## WHAT TO DO
• a. Summarize the documentation on kernel density estimator fitting in two sentences.
• b. Translate this sentence from the kernel density estimator documentation into Spanish: "Missing values (\code{NA} and \code{NaN}) are assumed to be invalid data so are ignored."
• c. Continue the kernel density estimator documentation from its final sentence.

## SUPPLIED PASSAGE

○ ○ ○

#' @export
#' 
#' @title Cross-validation MLE Fitting of Kernel Density Estimator Using normal Kernel
#'
#' @description Maximum likelihood estimation for fitting kernel density estimator
#' using a normal kernels, by treating it as a mixture model.
#'
#' @inheritParams lkden
#' @inheritParams fnormgpd
#' @param linit        initial value for bandwidth parameter or \code{NULL}
#' @param extracentres extra kernel centres used in KDE, but likelihood contribution not evaluated, or \code{NULL}
#' @param add.jitter   logical, whether jitter is needed for rounded data
#' @param factor       see \code{\link[base:jitter]{jitter}}
#' @param amount       see \code{\link[base:jitter]{jitter}}
#' 
#' @details The kernel density estimator with a normal kernel is fitted to the entire
#' dataset using maximum cross-validation likelihood estimation. The estimated
#' bandwidth, variance and standard error are automatically output.
#' 
#' Missing values (\code{NA} and \code{NaN}) are assumed to be invalid data so are ignored.
#' 
#' Normally for likelihood estimation of the bandwidth the kernel centres and the data 
#' where the likelihood is evaluated are the same. However, when using KDE for extreme value
#' mixture modelling the likelihood only those data in the bulk of the distribution should contribute
#' to the likelihood, but all the data (including those beyond the threshold) should contribute to
#' the density estimate. The \code{extracentres} option allows the use to specify extra kernel
#' centres used in estimating the density, but not evaluated in the likelihood. The default
#' is to just use the existing data, so \code{extracentres=NULL}.
#' 
#' The default optimisation algorithm is "BFGS", which requires a finite negative 
#' log-likelihood function evaluation \code{finitelik=TRUE}. For invalid 
#' parameters, a zero likelihood is replaced with \code{exp(-1e6)}. The "BFGS" 
#' optimisation algorithms require finite values for likelihood, so any user 
#' input for \code{finitelik} will be overridden and set to \code{finitelik=TRUE} 
#' if either of these optimisation methods is chosen.
#' 
#' It will display a warning for non-zero convergence result comes from 
#' \code{\link[stats:optim]{optim}} function call.
#' 
#' If the hessian is of reduced rank then the variance (from inverse hessian)
#' and standard error of bandwidth parameter cannot be calculated, then by default 
#' \code{std.err=TRUE} and the function will stop. If you want the bandwidth estimate
#' even if the hessian is of reduced rank (e.g. in a simulation study) then
#' set \code{std.err=FALSE}. 
#' 
#' @section Warning:
#' Two important practical issues arise with MLE for the kernel bandwidth:
#' 1) Cross-validation likelihood is needed for the KDE bandwidth parameter
#' as the usual likelihood degenerates, so that the MLE \eqn{\hat{\lambda} \rightarrow 0} as
#' \eqn{n \rightarrow \infty}, thus giving a negative bias towards a small bandwidth.

○ ○ ○

## ENTRIES SUPPLIED
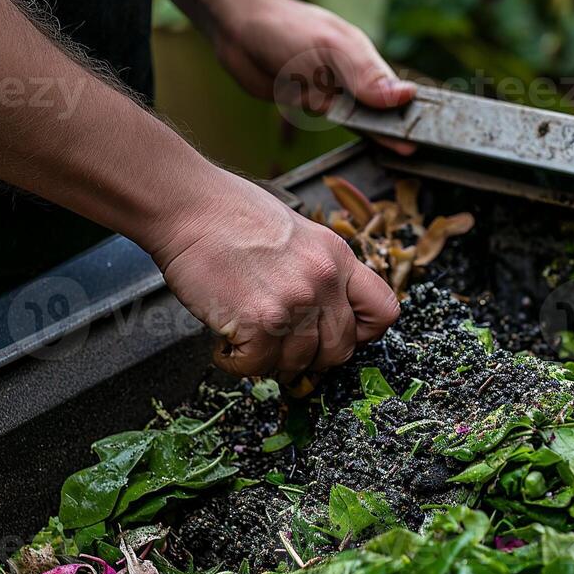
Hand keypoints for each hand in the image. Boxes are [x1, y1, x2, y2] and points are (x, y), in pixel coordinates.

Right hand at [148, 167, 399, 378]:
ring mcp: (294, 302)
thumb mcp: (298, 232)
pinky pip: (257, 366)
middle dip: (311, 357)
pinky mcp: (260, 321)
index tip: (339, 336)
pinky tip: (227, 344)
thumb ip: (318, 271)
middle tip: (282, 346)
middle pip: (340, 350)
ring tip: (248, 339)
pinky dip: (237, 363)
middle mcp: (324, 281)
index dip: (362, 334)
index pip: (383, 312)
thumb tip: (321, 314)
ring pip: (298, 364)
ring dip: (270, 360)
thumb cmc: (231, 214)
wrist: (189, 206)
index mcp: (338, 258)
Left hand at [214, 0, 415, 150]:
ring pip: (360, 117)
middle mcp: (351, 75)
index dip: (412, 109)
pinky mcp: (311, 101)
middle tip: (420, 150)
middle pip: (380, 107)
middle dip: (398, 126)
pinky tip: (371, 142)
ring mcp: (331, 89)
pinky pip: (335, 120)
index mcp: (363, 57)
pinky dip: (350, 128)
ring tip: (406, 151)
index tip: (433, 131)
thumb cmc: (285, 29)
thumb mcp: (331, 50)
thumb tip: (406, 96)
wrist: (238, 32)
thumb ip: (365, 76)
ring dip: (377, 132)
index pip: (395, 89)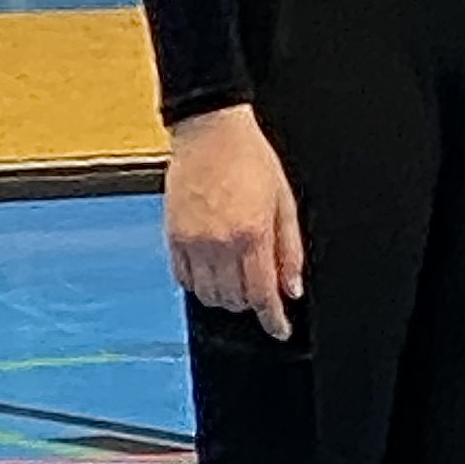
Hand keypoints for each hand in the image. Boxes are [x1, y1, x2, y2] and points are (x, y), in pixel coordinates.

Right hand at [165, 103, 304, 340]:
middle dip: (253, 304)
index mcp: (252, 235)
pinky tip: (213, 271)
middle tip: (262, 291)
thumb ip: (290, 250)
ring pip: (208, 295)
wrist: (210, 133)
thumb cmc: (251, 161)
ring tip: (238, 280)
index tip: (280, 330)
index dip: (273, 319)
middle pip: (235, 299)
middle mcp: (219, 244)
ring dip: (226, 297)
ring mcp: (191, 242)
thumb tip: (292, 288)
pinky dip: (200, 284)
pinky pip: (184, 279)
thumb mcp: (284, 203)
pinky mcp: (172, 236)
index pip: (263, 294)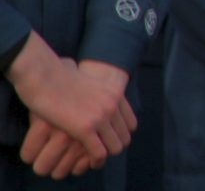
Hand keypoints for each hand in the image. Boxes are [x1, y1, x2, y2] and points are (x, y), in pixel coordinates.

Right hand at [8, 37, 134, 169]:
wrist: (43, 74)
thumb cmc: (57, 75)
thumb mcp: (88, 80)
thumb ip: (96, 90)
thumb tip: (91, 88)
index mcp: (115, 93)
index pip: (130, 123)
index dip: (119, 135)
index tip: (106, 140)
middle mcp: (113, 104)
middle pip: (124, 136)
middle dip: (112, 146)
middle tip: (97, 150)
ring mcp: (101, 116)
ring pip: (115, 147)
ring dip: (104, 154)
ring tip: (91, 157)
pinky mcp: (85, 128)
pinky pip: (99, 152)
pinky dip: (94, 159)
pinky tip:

○ ○ ○

## ANSWERS
• a. The function fits a kernel density estimator with a normal kernel to the entire dataset by maximum cross-validation likelihood estimation, treats the estimator as a mixture model, ignores missing values and automatically outputs the estimated bandwidth, variance and standard error. An extracentres option adds kernel centres that enter the density estimate but not the likelihood, the default optimization algorithm is "BFGS" with finite likelihood values enforced, and cross-validation likelihood is used because the usual likelihood degenerates and biases the bandwidth toward small values.

• b. Los valores faltantes (\code{NA} y \code{NaN}) se consideran datos no válidos, por lo que se ignoran.

• c.
#' Leave one out cross-validation essentially ensures that some smoothing between the kernel centres
#' is required (i.e. a non-zero bandwidth), otherwise the resultant density estimates would always
#' be zero if the bandwidth was zero.
#' 
#' This problem occassionally rears its ugly head for data which has been heavily rounded,
#' as even when using cross-validation the density can be non-zero even if the bandwidth is zero.
#' To overcome this issue an option to add a small jitter should be added to the data
#' (\code{x} only) has been included in the fitting inputs, using the 
#' \code{\link[base:jitter]{jitter}} function, to remove the ties. The default options red in the 
#' \code{\link[base:jitter]{jitter}} are specified above, but the user can override these.
#' Notice the default scaling \code{factor=0.1}, which is a tenth of the default value in the
#' \code{\link[base:jitter]{jitter}}
#' function itself.
#' 
#' A warning message is given if the data appear to be rounded
#' (i.e. more than 5% of data are tied). If the estimated bandwidth is too small, then
#' data rounding is the likely culprit. Only use the jittering when the MLE of
#' the bandwidth is far too small. 
#' 
#' 2) For heavy tailed populations the bandwidth is positively biased, giving oversmoothing
#' (see example). The bias is due to the distance between the upper (or lower) order statistics not
#' necessarily decaying to zero as the sample size tends to infinity. Essentially, as the distance
#' between the two largest (or smallest) sample datapoints does not decay to zero, some smoothing between
#' them is required (i.e. bandwidth cannot be zero). One solution to this problem is to splice
#' the GPD at a suitable threshold to remove the problematic tail from the inference for the bandwidth, 
#' using either the \code{kdengpd} function for a single heavy tail or the \code{kdengng} function
#' if both tails are heavy. See MacDonald et al (2013).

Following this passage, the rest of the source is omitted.